Continue the forum thread below about the shooting of Pittsburgh police officers, picking up from where it stops; the lines after it are separate.

═══ Text for analysis

# 3 Pittsburgh Officers killed, 2 wounded



## Hockey (Apr 4, 2009)

> At least three Pittsburgh police officers were killed and another was wounded after a heavily armed man began firing at them when they responded to a domestic call this morning at his family's home in Stanton Heights.





> Police Chief Nathan Harper said four officers initially were wounded when Mr. Poplawski fired an assault rifle from a window, hitting all of them. A fifth officer was wounded in a later burst of gunfire, the chief said.






> Mr. Poplawski had supported Republican candidate John McCain in the presidential election and had "very spirited debates" about Democratic candidate Barack Obama, Mr. Vire said.
> 
> Mr. Poplawski was opposed to Mr. Obama's election, which he thought would result in the loss of his rights, Mr. Vire said.
> 
> ...




Read More


Seems to be a lot of serious crazies lately...


----------



## amberdt03 (Apr 4, 2009)

Hockey9019 said:


> Read More
> 
> 
> Seems to be a lot of serious crazies lately...



i had heard about the shooting, but didn't realized that they had died. such a tragedy. now all the cop haters are going to come out and celebrate the deaths of these heros. i think its funny how when they hate cops except for when they need them.


----------



## Hockey (Apr 4, 2009)

amberdt03 said:


> i had heard about the shooting, but didn't realized that they had died. such a tragedy. now all the cop haters are going to come out and celebrate the deaths of these heros. i think its funny how when they hate cops except for when they need them.

══════
═══ Information supplied

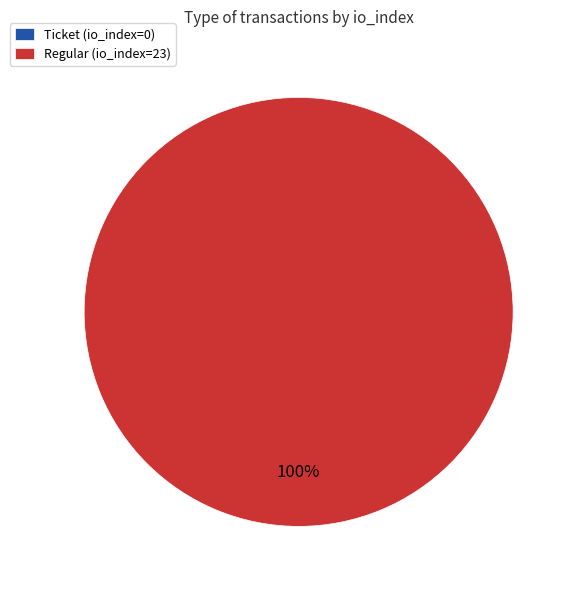

Which slice represents more than half of the pie?

tx_type: Regular (io_index=23)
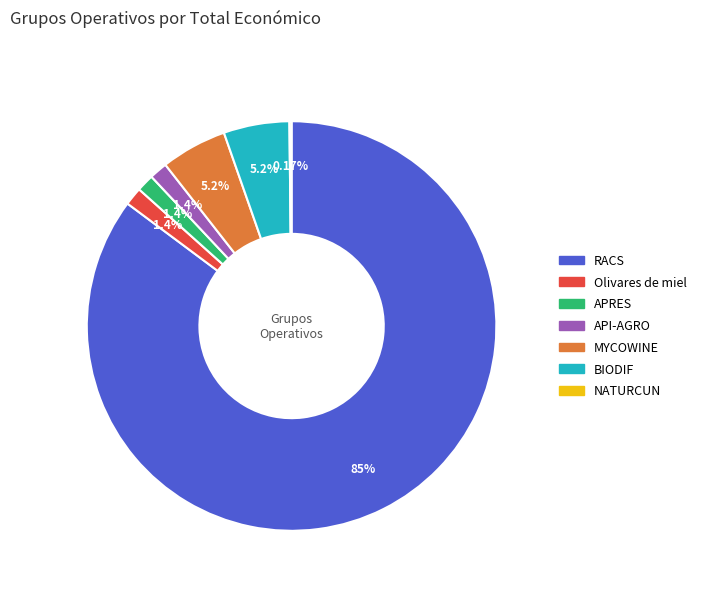

True or false: API-AGRO accounts for 11% of the total.

False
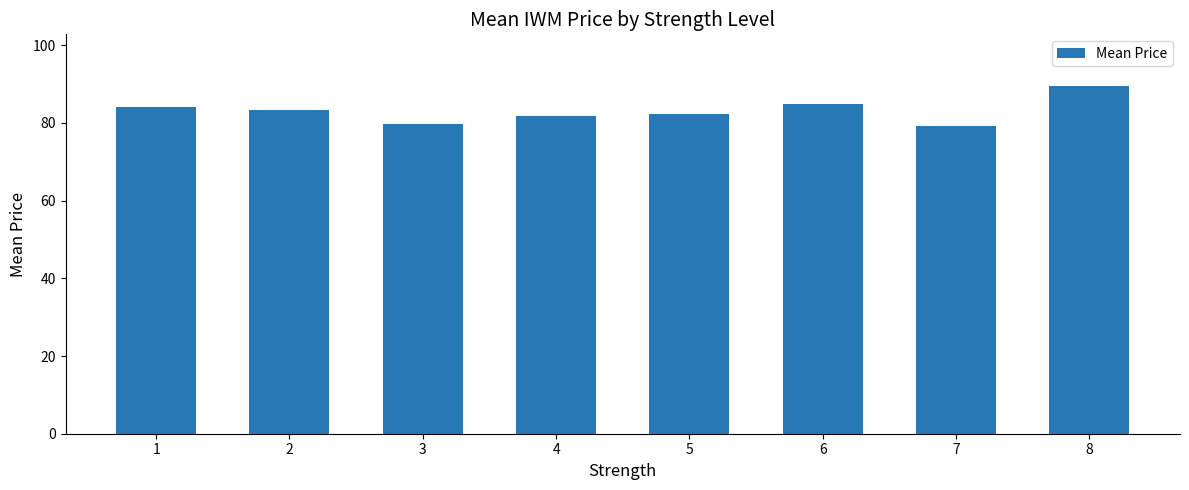

Reading left to right, transcribe all the data shown in this chart.

1=84.1	2=83.4	3=79.7	4=81.8	5=82.4	6=84.8	7=79.3	8=89.4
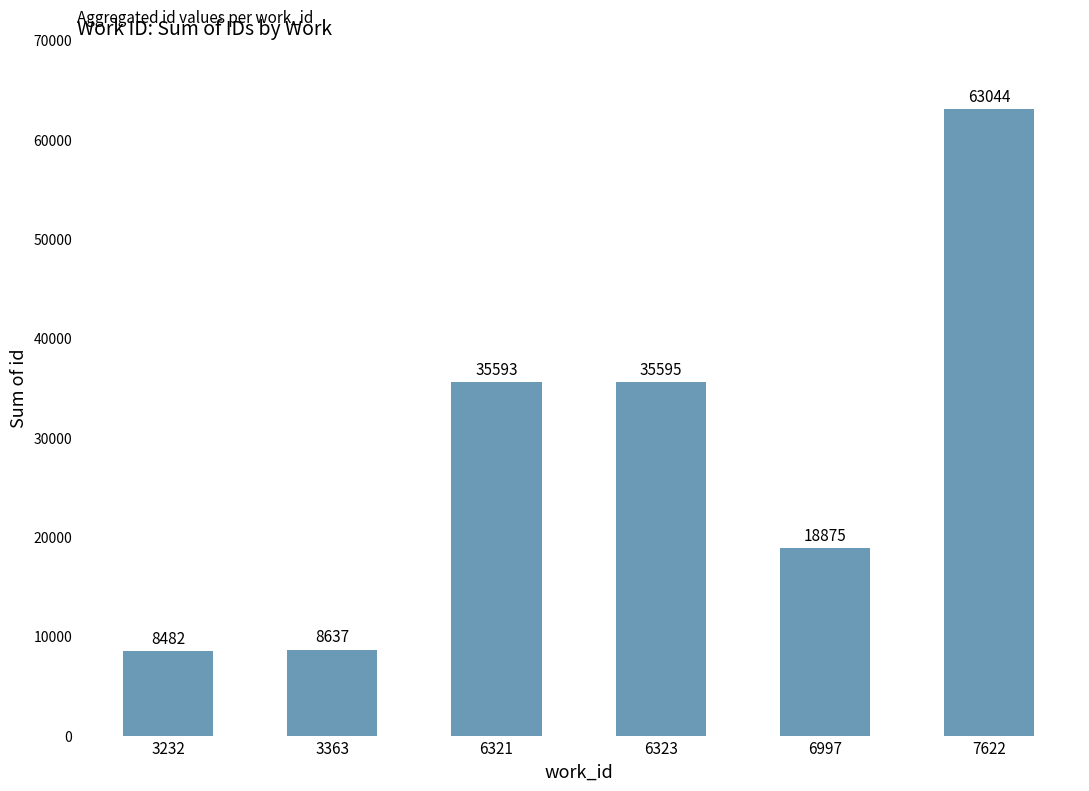

The chart shows a value of 18875 at 6997. True or false?

True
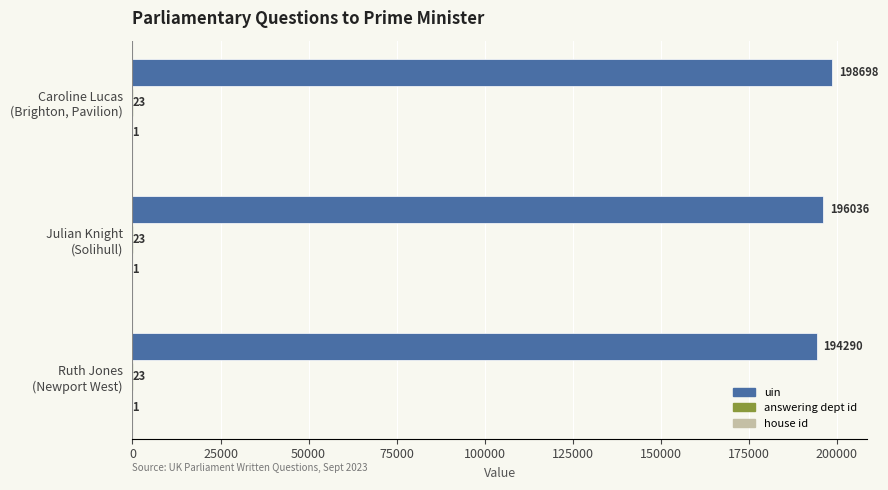

Which series has the largest total across all categories?

uin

══════

Output below ->
They should have never let that guy walk out of that house alive.


----------



## amberdt03 (Apr 4, 2009)

Hockey9019 said:


> They should have never let that guy walk out of that house alive.



i agree. see i don't believe in cruel and unusual punishment. for someone to die by lets say beheading, or getting shot, how is it unusual to do the same to whoever committed the crime.


----------



## Hockey (Apr 4, 2009)

His MySpace  even though hasn't logged in for a while


Also this is also his page, same thing (PVT)........             Found through his friend Eddie's page (the one he called)



http://www.wpxi.com/news/19094129/detail.html#-


----------



## Hockey (Apr 4, 2009)

_dupe delete_


----------



## DT4EMS (Apr 4, 2009)

Man........ my heart is heavy for our country right now. Look at all of the Mass Killings we have had in the last couple of weeks....... a guy beheads his sister........ the nursing home shootings.......... families wiped out........... a gunman drives all around shooting people........ the mass killings yesterday at the civic center............. the 4 cops shot...... now this one.

Boy how our world has changed. I pray for our country.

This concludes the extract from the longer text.